И женщина почти беззвучно соглашалась: «Так… так…»

Мы вошли в один из пустынных залов и остановились у заколоченного окна. Ледяной блик светился на полу, покрытом изморозью. Женщина горестно покачала головой.

— Мадонна Литта… — сказала она шепотом.

Она глядела вперед не мигая.

Что видела она? Пылающую синеву неба? Мадонну, в которой столько земной красоты материнства? Младенец, упершись крепкой ножкой, упоенно сосет материнскую грудь, а юная мать глядит на него… И вдруг в изможденном, худом лице женщины, что стояла возле меня, кутаясь в одеяло, я различила тот же поразительный свет утверждения жизни, бесстрашную веру в ее торжество.
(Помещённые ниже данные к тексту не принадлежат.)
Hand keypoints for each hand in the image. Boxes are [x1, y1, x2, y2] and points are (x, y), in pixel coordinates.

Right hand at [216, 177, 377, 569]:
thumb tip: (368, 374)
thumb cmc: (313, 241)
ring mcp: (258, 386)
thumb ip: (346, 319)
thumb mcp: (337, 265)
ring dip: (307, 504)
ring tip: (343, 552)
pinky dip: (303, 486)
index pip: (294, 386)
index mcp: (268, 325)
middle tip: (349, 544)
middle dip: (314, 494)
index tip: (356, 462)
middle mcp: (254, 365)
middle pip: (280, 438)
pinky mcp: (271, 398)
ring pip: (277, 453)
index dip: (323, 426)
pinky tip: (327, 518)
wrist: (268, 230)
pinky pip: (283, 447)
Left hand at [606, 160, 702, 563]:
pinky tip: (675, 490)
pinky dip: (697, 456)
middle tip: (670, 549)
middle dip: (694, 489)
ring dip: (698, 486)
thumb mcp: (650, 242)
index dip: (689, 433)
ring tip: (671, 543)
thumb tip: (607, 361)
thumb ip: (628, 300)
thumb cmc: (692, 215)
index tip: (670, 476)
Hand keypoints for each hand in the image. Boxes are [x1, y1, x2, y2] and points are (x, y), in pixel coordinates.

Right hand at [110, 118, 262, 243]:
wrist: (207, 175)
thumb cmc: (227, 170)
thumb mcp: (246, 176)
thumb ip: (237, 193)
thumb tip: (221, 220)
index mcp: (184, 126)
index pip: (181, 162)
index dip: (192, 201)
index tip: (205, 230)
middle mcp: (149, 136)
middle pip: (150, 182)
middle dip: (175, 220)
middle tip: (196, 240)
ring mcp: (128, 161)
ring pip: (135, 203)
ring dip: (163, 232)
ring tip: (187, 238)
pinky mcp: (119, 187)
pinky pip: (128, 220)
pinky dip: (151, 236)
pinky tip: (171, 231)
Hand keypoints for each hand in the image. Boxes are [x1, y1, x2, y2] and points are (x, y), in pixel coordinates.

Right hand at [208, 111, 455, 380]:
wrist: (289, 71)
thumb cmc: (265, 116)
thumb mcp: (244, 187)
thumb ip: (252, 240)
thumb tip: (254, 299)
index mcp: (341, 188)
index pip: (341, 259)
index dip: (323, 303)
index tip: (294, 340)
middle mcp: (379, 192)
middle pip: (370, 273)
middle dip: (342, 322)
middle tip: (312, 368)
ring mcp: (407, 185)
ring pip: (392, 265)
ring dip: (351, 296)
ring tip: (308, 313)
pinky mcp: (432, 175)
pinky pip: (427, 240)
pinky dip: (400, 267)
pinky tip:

— Да… — сказала она твердо, как бы отвечая сама себе. — Да! Да!

И пошла дальше своей неслышной, слабой походкой, едва переставляя распухшие ноги.

…Я вспомнила все это, стоя возле великого полотна Леонардо да Винчи, у Мадонны, на коленях которой лежало дитя.

Неожиданно перед глазами моими встало лицо матери, глядящей на свою юную дочь в день ее свадьбы, — лицо, полное поразившей меня нежности и внутренней силы. Я сразу, как бывает во сне, узнала ее.

И я мысленно поклонилась ей и поцеловала ее руку, большую усталую руку труженицы, что берегла от тьмы и зла драгоценный свет искусства, руку матери, провожающей в жизнь свое дитя.